What Goes Around
Back when I started this blog my Internet service provider was Comcast, which didn’t support any scripting of the web server. So, I used a rather simple tool, bloxsom, that could generate all of the HTML pages and the XML news feed which I would then upload via FTP. Before long I started using another provider and launched dolben.org to serve the blog as well as a family tree and a few software doodads. In subsequent years I used a few different popular blogging systems including Movable Type and Blogger. I gave up on Movable Type and switched to Blogger after the blog was hacked for the second time. Blogger provided a mode in which it used FTP to load the generated web files onto my server. I had decided to avoid having any blogging application on my server that could be attacked. But then Blogger ended its publishing via FTP.

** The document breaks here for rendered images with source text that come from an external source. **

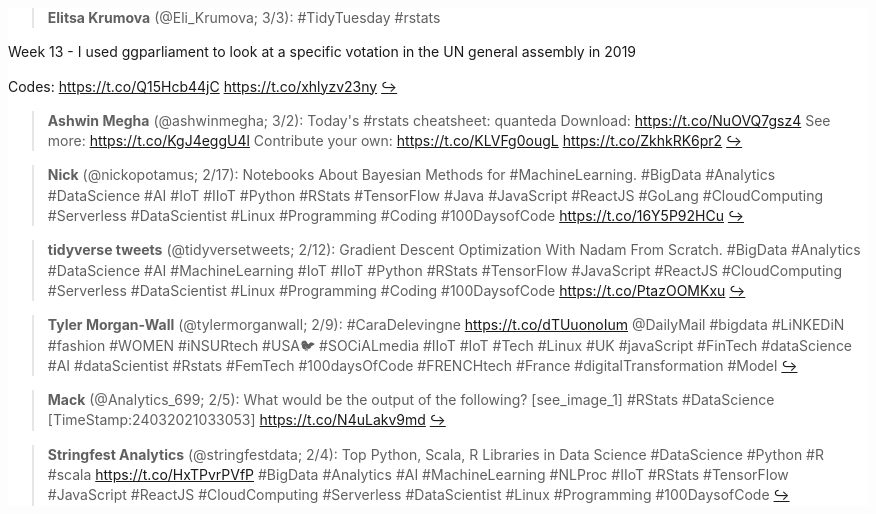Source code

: 


> **Elitsa Krumova** (@Eli_Krumova; 3/3): #TidyTuesday 
#rstats 
>
Week 13 - I used ggparliament to look at a specific votation in the UN general assembly in 2019
>
Codes: https://t.co/Q15Hcb44jC https://t.co/xhlyzv23ny  [&#8618;](https://twitter.com/dataandme/status/1374535178933186560)




> **Ashwin Megha** (@ashwinmegha; 3/2): Today's #rstats cheatsheet: quanteda
Download: https://t.co/NuOVQ7gsz4
See more: https://t.co/KgJ4eggU4l
Contribute your own: https://t.co/KLVFg0ougL https://t.co/ZkhkRK6pr2  [&#8618;](https://twitter.com/dataandme/status/1374556600338366464)




> **Nick** (@nickopotamus; 2/17): Notebooks About Bayesian Methods for #MachineLearning. #BigData #Analytics #DataScience #AI #IoT #IIoT #Python #RStats #TensorFlow #Java #JavaScript #ReactJS #GoLang #CloudComputing #Serverless #DataScientist #Linux #Programming #Coding #100DaysofCode 
https://t.co/16Y5P92HCu  [&#8618;](https://twitter.com/dataandme/status/1374511045163683841)




> **tidyverse tweets** (@tidyversetweets; 2/12): Gradient Descent Optimization With Nadam From Scratch. #BigData #Analytics #DataScience #AI #MachineLearning #IoT #IIoT #Python #RStats #TensorFlow #JavaScript #ReactJS #CloudComputing #Serverless #DataScientist #Linux #Programming #Coding #100DaysofCode 
https://t.co/PtazOOMKxu  [&#8618;](https://twitter.com/dataandme/status/1374510552509116419)




> **Tyler Morgan-Wall** (@tylermorganwall; 2/9): #CaraDelevingne https://t.co/dTUuonoIum @DailyMail 
#bigdata
#LiNKEDiN
#fashion #WOMEN
#iNSURtech #USA🐦
#SOCiALmedia
#IIoT #IoT #Tech #Linux #UK #javaScript #FinTech #dataScience #AI #dataScientist #Rstats #FemTech #100daysOfCode #FRENCHtech #France #digitalTransformation #Model  [&#8618;](https://twitter.com/dataandme/status/1374512712554717196)




> **Mack** (@Analytics_699; 2/5): What would be the output of the following? [see_image_1] #RStats #DataScience [TimeStamp:24032021033053] https://t.co/N4uLakv9md  [&#8618;](https://twitter.com/dataandme/status/1374564346966249474)




> **Stringfest Analytics** (@stringfestdata; 2/4): Top Python, Scala, R Libraries in Data Science #DataScience #Python #R #scala https://t.co/HxTPvrPVfP #BigData #Analytics #AI #MachineLearning #NLProc #IIoT #RStats #TensorFlow #JavaScript #ReactJS #CloudComputing #Serverless #DataScientist #Linux #Programming #100DaysofCode  [&#8618;](https://twitter.com/dataandme/status/1374510366776983556)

That’s when I returned to generating the content on my home computer and uploading it to my server. I looked at a few existing tools for doing that, including once again bloxsom, which hasn’t changed since I first used it. In the end it seemed to me that it would be easier to write a little tool myself than to deal with their arcane and poorly documented customization interfaces. Indeed the generator I wrote has only a couple of hundred lines of python code.
My apologies to anyone whose feed aggregator (like mine, Google Reader) has given them a few fresh copies of the last dozen entries over the past couple of days as I tweaked my generator.